Directive → Write out the lines below exactly, beginning at the one with "wodnej i energetyki. Aktywista" and stopping after the one with "méthodes pour garantir"; the pictures are not copied.

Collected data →
────
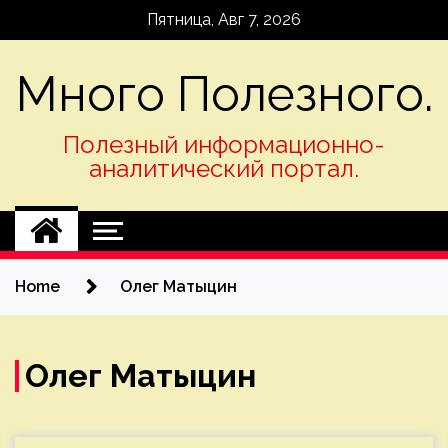
Skip
Пятница, Авг 7, 2026
to
content
Много Полезного.
Полезный информационно-
аналитический портал.
Home
Олег Матыцин
Олег Матыцин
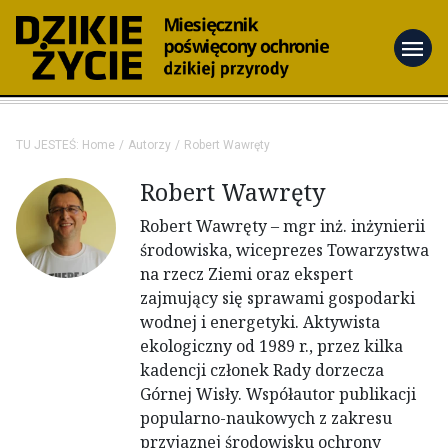
menu
TU JESTEŚ:
Home
Autorzy
Robert Wawręty
Robert Wawręty
Robert Wawręty – mgr inż. inżynierii
środowiska, wiceprezes Towarzystwa
na rzecz Ziemi oraz ekspert
zajmujący się sprawami gospodarki
wodnej i energetyki. Aktywista
ekologiczny od 1989 r., przez kilka
kadencji członek Rady dorzecza
Górnej Wisły. Współautor publikacji
popularno-naukowych z zakresu
przyjaznej środowisku ochrony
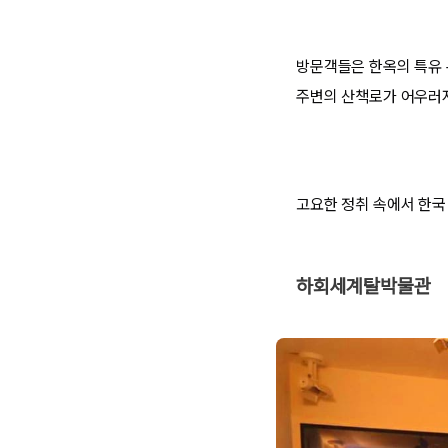
방문객들은 한옥의 특유 
주변의 산책로가 어우러
고요한 정취 속에서 한국
하회세계탈박물관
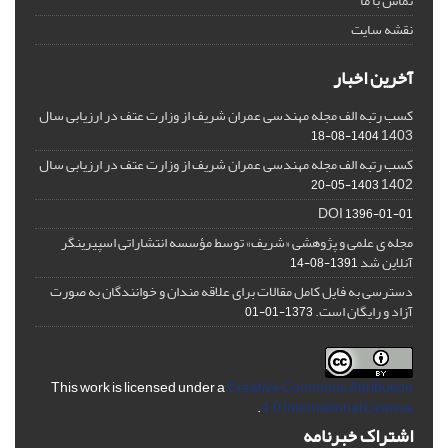
تماس با ما
نقشه سایت
آخرین اخبار
کسب رتبه الف مجله مهندسی عمران شریف از وزارت عتف در ارزیابی سال
1403
1404-08-18
کسب رتبه الف مجله مهندسی عمران شریف از وزارت عتف در ارزیابی سال
1402
1403-05-20
DOI
1396-01-01
مجله ی علمی و پژوهشی «شریف» توسط مؤسسه انتشاراتی اسپیرینگر
آنلاین شد
1391-08-14
دسترسی به فایل کامل مقالات برای علاقه مندان و خوانندگان به صورت
آزاد و رایگان است.
1373-01-01
This work is licensed under a
Creative Commons Attribution
.
4.0 International License
اشتراک خبرنامه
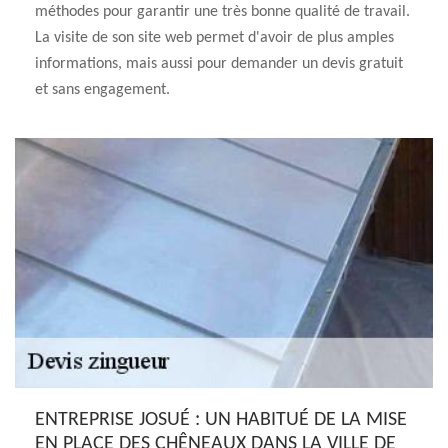
méthodes pour garantir une très bonne qualité de travail.
La visite de son site web permet d'avoir de plus amples
informations, mais aussi pour demander un devis gratuit
et sans engagement.
ENTREPRISE JOSUÉ : UN HABITUÉ DE LA MISE
EN PLACE DES CHÊNEAUX DANS LA VILLE DE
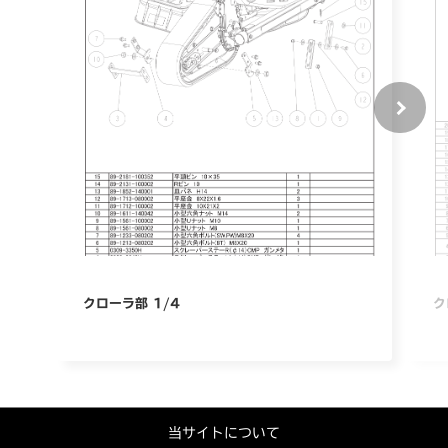
クローラ部 1/4
ク
当サイトについて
────
Solved problem →
wodnej i energetyki. Aktywista
ekologiczny od 1989 r., przez kilka
kadencji członek Rady dorzecza
Górnej Wisły. Współautor publikacji
popularno-naukowych z zakresu
przyjaznej środowisku ochrony
방문객들은 한옥의 특유 
주변의 산책로가 어우러
고요한 정취 속에서 한국
하회세계탈박물관
تماس با ما
نقشه سایت
آخرین اخبار
کسب رتبه الف مجله مهندسی عمران شریف از وزارت عتف در ارزیابی سال
1403
1404-08-18
کسب رتبه الف مجله مهندسی عمران شریف از وزارت عتف در ارزیابی سال
1402
1403-05-20
DOI
1396-01-01
مجله ی علمی و پژوهشی «شریف» توسط مؤسسه انتشاراتی اسپیرینگر
آنلاین شد
1391-08-14
دسترسی به فایل کامل مقالات برای علاقه مندان و خوانندگان به صورت
آزاد و رایگان است.
1373-01-01
This work is licensed under a
Creative Commons Attribution
.
4.0 International License
اشتراک خبرنامه
méthodes pour garantir une très bonne qualité de travail.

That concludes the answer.